P.M.H. Atwater, as she was inspired to name her self when she got married, is the author of more than 15 books. This is the third book that “she was told to write” during her third near-death experience. She has been researching near-death phenomenon since 1978, and is considered a world authority on the subject. A Manual for Developing Humans is her latest book.
This book is exactly about what the title says it is: a manual that you can keep referring to as needed, and develop with it as you re-read it and use it.
I found this book is unique in three aspects: first it is based entirely on threes there are no chapters; it is almost as if you can begin reading from anywhere you like. However, the main theme is development of conscious, subconscious and superconscious aspect to each topic. Topics within the book vary from the very practical, the basics of everyday life – how to use your mind, develop your intuition, breathe better, understand colour, sex, relationships, children; to how to take out-of-body trips, interact with spirit beings, mediate, bend time, and rethink money and the whole financial system as we know it. Each of the six main parts is separated by an enigmatic “thought-form drawing” she was inspired with.

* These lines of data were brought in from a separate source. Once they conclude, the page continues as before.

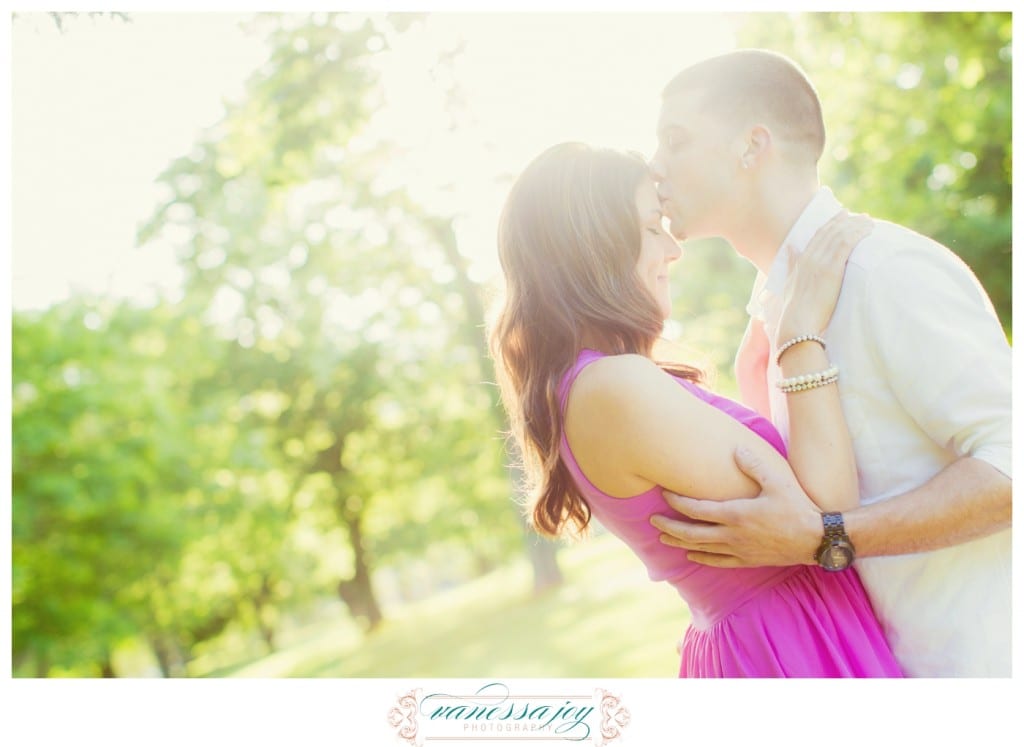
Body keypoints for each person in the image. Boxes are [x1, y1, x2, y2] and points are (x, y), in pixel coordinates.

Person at [647, 49, 1011, 677]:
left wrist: (828, 536)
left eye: (674, 141)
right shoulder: (775, 316)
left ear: (751, 146)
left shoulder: (883, 272)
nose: (655, 167)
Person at [488, 141, 901, 677]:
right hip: (787, 647)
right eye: (651, 226)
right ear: (595, 246)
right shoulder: (613, 387)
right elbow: (828, 509)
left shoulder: (596, 384)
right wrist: (800, 335)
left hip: (778, 634)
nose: (673, 248)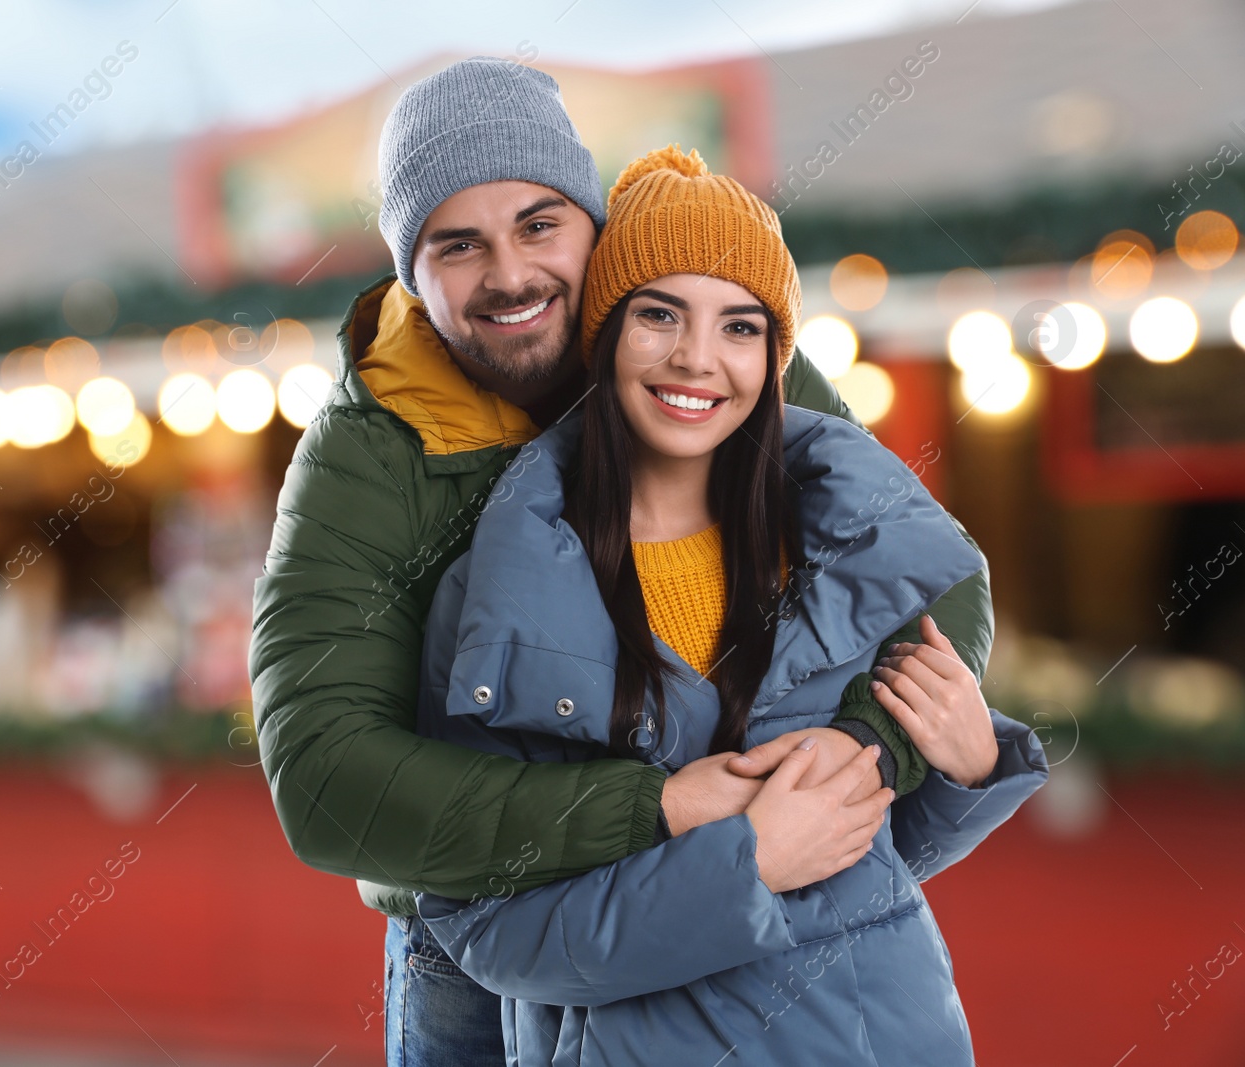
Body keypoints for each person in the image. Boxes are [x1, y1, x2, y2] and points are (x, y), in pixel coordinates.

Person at [247, 58, 996, 1066]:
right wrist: (661, 807)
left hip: (772, 892)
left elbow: (924, 572)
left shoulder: (700, 340)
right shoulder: (367, 452)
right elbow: (324, 773)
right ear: (409, 275)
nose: (509, 273)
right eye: (456, 244)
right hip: (487, 926)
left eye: (539, 223)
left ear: (592, 226)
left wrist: (861, 752)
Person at [410, 146, 1050, 1065]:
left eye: (741, 326)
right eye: (659, 314)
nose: (698, 359)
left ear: (774, 355)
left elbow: (864, 855)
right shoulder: (501, 591)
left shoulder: (830, 547)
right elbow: (489, 929)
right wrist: (745, 865)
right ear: (605, 334)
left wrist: (960, 766)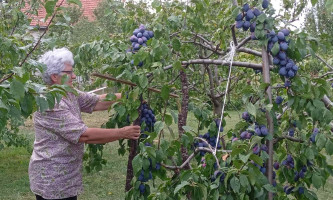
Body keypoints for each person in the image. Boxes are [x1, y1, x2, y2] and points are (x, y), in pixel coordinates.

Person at [29, 47, 140, 200]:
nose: (74, 76)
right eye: (69, 73)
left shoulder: (68, 92)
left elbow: (98, 102)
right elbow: (85, 135)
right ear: (55, 76)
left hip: (66, 175)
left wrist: (130, 95)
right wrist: (122, 133)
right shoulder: (50, 104)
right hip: (52, 179)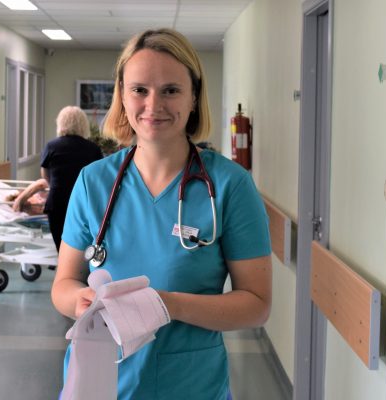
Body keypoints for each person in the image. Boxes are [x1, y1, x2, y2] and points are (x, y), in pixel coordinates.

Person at [52, 28, 272, 399]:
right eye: (140, 89)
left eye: (170, 90)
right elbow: (63, 284)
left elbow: (256, 305)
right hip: (97, 383)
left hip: (190, 386)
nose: (153, 105)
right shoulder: (93, 182)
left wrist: (166, 305)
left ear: (193, 97)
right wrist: (81, 301)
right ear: (123, 96)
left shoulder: (230, 186)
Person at [12, 106, 102, 251]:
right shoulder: (93, 149)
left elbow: (45, 177)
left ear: (61, 123)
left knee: (61, 248)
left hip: (57, 204)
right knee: (83, 247)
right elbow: (97, 178)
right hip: (83, 203)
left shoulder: (52, 146)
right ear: (83, 124)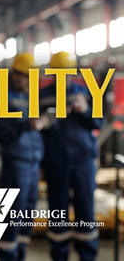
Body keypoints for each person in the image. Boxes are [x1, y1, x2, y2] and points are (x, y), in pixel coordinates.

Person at [40, 52, 101, 261]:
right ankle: (59, 255)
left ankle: (87, 255)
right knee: (57, 212)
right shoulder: (42, 96)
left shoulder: (86, 92)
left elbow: (98, 122)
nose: (62, 77)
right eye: (58, 73)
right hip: (56, 162)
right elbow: (36, 131)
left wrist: (85, 110)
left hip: (83, 161)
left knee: (86, 210)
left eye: (66, 73)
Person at [0, 53, 48, 261]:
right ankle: (7, 255)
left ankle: (20, 255)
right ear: (15, 75)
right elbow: (1, 133)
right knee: (11, 213)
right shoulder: (4, 99)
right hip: (15, 164)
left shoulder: (33, 99)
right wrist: (27, 125)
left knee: (27, 212)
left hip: (33, 164)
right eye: (25, 76)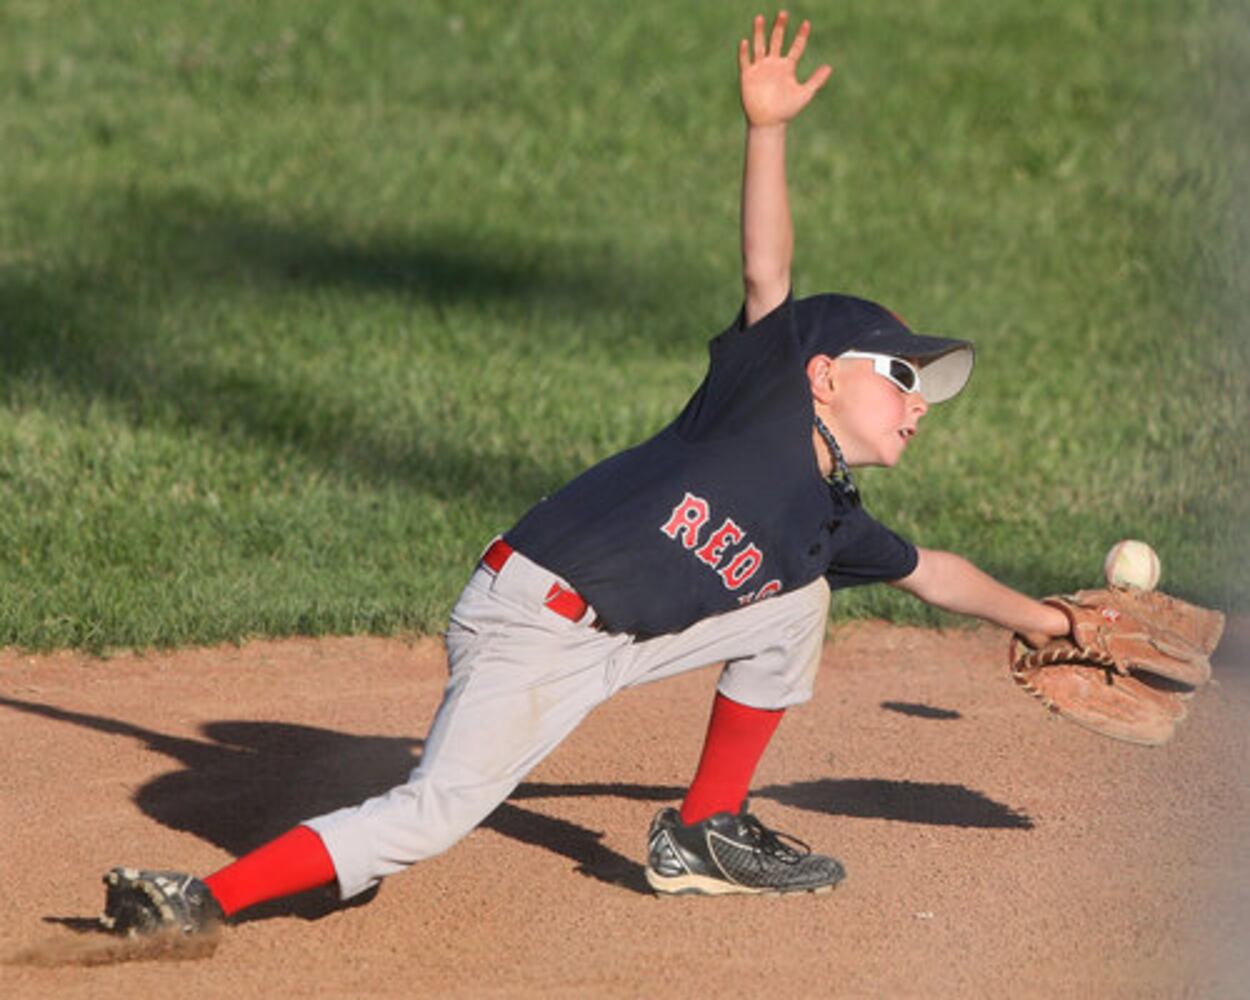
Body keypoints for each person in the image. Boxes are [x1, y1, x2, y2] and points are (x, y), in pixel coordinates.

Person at [100, 11, 1069, 935]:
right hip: (531, 621)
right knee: (433, 813)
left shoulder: (825, 519)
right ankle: (200, 898)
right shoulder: (760, 393)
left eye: (924, 391)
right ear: (819, 374)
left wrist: (1056, 622)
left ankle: (701, 833)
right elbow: (766, 273)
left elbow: (932, 572)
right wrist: (763, 131)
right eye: (900, 375)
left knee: (795, 606)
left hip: (619, 640)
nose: (918, 402)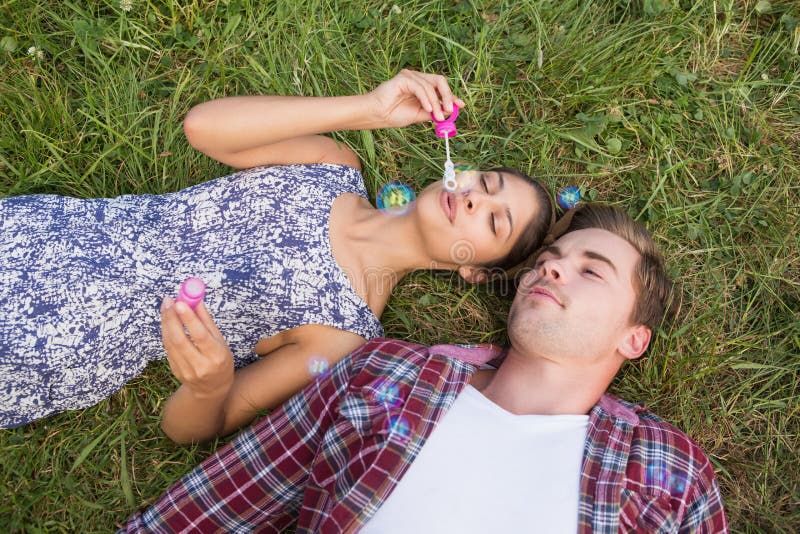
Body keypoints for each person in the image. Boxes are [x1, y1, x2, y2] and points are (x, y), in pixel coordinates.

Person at [0, 70, 554, 442]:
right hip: (47, 231)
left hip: (53, 340)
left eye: (494, 219)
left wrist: (209, 385)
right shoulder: (331, 164)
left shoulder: (341, 335)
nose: (478, 196)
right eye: (489, 180)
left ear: (474, 269)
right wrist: (367, 108)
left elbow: (190, 428)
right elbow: (203, 127)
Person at [121, 203, 728, 533]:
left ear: (634, 339)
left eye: (591, 271)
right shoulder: (384, 375)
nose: (552, 269)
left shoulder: (669, 471)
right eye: (549, 258)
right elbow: (214, 505)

The second aspect is that as I read through the six parts, my “reading flow” was “rudely” interrupted every now and then by unexpected enigmatic paragraphs – they read more like a haiku. I felt compelled to pause and think about their meaning and implications. As if someone has stopped in mid sentence – creating a tension without any additional explanation. It felt to me as if this was intended (by spirit or by P.M.H. Atwater) to jog the mind of the reader and wake it up from its slumber.
The third aspect: the actual content of the book changes. About half way through the book, right about the end of section 9 entitled Spirit World – Super Animate) and the beginning of part IV our Triune Relationships; the content takes a leap and again encourages the reader to take that leap with it!
I found myself reacting “energetically” to what I was reading – and it reminded of a similar experience when I was reading a previous book by Atwater entitled Future Memory, when I felt as though my brain was being re-wired!
The first three sections flow like a dream, are informative and contain practical tips, a few of which I have already benefited from. However, Part IV onwards felt like reading an entirely different book – it definitely changes you as you read it; and I believe this was the intention behind writing it.
As an “intuitive” reader, I am seldom surprised by a book of this genre– A Manual for Developing Humans is definitely worth reading – again.